**Requirement 1**
Do these statements agree with the Mivar passage? For each, answer yes or no and quote the words that decide it. (a) Mivar stopped making CRT TVs in June 2008. (b) As Mivar relied more on non-European suppliers, it moved case manufacturing and assembly out of Abbiategrasso. (c) Mivar's television division offered after-sale service until 2023.
**Requirement 2**
Can you reproduce the Mivar passage word for word, starting at "The then extremely" and ending at "to the market."?

**Excerpted passage**
++++++++++++++++++++

As a conservative company not focused on the leading edge of the market, Mivar initially ignored then-expensive LCD technology and was unprepared to react to their popularity. Yet, before LCDs outsold CRTs, Mivar introduced between 2004 and 2010 a range of LCD-CCFL TVs, and in 2011 a range of LED-backlit TVs, culminating in an Android smart TV. Their design was still simple and rational, with front-facing speakers for better sound, and despite market-mandated increasing reliance on non-European component and LCD suppliers (some of whom vertically integrated competitors of Mivar), case manufacturing and assembly was still carried out in Abbiategrasso.

CRT TV production ended in June 2008.

With the bankruptcy of the Friulan domestic competitor Formenti (Sèleco, Stern, Imperial, Brionvega, Phonola, ...) in 2004, of SEI (Sinudyne) in 2006, and of foreign-assembling Q.Bell in November 2013, Mivar was the last Italian factory and for one month the last active Italian brand of televisions: by the end of the year, manufacturing was terminated, with the last unit being signed by the six remaining assembly line workers, and the television division remaining in business to offer after-sale service until 2020, having originally planned to continue doing so until 2023.

The then extremely downsized company nominally became a manufacturer of rational furniture, offering table and chair combinations for commercial use, with their design loosely based on those designed in-house for the comfort of assembly line workers; it is however doubtful whether said products actually made it to the market.

++++++++++++++++++++

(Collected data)
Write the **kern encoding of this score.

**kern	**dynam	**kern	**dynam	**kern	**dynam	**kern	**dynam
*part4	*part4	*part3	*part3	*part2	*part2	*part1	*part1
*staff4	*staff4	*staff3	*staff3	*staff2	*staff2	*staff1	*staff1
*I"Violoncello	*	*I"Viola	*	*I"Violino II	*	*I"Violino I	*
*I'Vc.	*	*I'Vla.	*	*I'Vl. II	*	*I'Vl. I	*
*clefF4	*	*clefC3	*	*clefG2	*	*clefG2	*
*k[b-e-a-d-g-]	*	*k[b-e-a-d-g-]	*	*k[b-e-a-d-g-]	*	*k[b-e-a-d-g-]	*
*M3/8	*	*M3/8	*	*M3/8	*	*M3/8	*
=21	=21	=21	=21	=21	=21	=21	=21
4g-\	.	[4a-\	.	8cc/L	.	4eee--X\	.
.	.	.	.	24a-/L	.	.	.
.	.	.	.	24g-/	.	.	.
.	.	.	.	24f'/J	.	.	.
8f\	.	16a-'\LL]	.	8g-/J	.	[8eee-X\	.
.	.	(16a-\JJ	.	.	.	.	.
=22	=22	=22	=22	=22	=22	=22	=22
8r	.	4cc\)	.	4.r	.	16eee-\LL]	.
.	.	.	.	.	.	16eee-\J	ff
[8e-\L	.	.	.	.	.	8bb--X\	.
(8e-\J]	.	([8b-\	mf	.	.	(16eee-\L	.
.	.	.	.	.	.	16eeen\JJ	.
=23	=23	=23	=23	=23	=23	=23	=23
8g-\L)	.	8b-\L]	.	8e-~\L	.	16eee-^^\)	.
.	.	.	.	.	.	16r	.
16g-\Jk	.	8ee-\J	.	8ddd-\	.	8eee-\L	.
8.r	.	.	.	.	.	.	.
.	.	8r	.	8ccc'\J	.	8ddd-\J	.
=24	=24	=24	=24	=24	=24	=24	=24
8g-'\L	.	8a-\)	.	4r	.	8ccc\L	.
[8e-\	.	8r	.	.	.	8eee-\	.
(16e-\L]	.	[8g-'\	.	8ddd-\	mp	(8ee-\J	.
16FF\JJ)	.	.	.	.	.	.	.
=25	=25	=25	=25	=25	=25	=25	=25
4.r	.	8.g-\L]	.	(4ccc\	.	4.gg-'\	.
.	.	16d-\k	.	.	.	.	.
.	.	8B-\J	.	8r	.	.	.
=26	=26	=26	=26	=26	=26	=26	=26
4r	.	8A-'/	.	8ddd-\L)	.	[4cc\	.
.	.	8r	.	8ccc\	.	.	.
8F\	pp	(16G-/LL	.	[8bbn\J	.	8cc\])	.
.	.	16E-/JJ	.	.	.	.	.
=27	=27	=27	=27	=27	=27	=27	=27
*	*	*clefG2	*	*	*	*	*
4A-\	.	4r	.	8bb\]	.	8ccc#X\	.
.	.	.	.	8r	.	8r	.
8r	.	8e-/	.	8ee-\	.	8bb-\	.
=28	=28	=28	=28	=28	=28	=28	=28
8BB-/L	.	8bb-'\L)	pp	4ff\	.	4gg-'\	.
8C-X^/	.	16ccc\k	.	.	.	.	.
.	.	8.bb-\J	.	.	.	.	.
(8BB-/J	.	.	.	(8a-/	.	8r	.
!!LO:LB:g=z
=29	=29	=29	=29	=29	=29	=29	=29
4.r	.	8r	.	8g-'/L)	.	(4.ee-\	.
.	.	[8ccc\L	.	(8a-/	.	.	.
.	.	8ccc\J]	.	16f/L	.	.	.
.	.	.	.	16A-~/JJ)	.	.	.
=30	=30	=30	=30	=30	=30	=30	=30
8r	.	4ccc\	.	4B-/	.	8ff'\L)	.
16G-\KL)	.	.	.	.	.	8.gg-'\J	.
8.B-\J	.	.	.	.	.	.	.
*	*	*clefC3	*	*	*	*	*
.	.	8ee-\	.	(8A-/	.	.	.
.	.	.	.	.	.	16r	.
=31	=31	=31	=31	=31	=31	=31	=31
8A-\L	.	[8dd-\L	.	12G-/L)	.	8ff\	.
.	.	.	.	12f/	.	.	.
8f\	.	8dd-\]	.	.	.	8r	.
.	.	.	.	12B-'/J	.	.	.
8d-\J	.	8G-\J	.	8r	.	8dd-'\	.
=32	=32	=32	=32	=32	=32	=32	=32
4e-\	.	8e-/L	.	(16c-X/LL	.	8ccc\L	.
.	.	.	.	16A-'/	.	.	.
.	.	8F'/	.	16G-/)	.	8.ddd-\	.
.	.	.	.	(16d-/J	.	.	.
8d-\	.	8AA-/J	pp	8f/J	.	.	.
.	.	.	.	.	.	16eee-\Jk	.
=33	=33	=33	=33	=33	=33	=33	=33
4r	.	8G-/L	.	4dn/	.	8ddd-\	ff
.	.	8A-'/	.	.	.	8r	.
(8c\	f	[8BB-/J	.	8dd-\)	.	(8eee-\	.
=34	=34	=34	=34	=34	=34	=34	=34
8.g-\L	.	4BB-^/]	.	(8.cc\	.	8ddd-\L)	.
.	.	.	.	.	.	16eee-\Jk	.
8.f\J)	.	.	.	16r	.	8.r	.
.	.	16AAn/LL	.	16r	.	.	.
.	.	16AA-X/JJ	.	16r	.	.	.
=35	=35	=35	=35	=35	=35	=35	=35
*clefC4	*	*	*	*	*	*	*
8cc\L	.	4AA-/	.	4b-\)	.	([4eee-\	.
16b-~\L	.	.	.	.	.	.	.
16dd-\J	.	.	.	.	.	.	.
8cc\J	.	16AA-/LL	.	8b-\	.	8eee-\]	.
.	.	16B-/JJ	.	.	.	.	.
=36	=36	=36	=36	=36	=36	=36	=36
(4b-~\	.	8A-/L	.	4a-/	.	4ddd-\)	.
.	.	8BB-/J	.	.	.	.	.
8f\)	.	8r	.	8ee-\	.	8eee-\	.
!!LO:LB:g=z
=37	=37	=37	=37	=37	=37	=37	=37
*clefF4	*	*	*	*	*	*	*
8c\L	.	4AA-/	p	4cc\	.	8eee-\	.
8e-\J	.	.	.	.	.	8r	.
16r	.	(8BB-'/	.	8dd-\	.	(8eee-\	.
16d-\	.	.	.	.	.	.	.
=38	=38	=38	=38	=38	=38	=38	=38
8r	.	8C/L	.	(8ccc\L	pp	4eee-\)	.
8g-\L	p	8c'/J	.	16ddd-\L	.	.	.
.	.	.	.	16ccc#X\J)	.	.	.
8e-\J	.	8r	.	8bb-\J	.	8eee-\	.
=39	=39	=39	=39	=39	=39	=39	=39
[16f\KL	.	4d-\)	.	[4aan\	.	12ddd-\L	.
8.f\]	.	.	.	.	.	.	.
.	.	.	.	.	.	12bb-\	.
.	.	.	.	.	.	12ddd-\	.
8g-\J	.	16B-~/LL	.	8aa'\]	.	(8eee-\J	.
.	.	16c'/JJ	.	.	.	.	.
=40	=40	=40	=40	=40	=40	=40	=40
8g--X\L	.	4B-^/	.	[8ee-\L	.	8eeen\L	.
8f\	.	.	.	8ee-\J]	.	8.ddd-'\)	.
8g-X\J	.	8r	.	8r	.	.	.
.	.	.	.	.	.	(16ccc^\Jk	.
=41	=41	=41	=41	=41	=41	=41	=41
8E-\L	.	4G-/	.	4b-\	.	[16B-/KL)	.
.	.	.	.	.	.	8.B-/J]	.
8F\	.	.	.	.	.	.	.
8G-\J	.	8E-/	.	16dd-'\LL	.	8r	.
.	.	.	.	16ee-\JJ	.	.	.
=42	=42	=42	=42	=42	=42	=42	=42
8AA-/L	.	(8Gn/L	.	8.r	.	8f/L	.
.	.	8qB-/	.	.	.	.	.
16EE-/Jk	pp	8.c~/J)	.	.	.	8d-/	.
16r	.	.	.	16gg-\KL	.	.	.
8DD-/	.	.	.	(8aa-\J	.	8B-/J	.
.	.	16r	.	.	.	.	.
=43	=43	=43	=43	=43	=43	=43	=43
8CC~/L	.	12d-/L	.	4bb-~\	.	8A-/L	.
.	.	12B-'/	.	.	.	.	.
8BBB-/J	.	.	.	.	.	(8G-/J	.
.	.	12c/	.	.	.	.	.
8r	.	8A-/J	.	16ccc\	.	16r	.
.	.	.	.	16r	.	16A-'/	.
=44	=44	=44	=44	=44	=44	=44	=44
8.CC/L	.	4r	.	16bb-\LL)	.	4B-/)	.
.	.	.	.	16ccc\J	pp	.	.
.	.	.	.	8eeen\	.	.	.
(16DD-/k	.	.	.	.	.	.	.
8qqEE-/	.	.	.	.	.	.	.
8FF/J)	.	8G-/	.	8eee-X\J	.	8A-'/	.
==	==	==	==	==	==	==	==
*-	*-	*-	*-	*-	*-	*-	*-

++++++++++++++++++++

**Exercise result 1**
(a) Yes: "CRT TV production ended in June 2008."
(b) No: "case manufacturing and assembly was still carried out in Abbiategrasso."
(c) No: "remaining in business to offer after-sale service until 2020, having originally planned to continue doing so until 2023."

**Exercise result 2**
The then extremely downsized company nominally became a manufacturer of rational furniture, offering table and chair combinations for commercial use, with their design loosely based on those designed in-house for the comfort of assembly line workers; it is however doubtful whether said products actually made it to the market.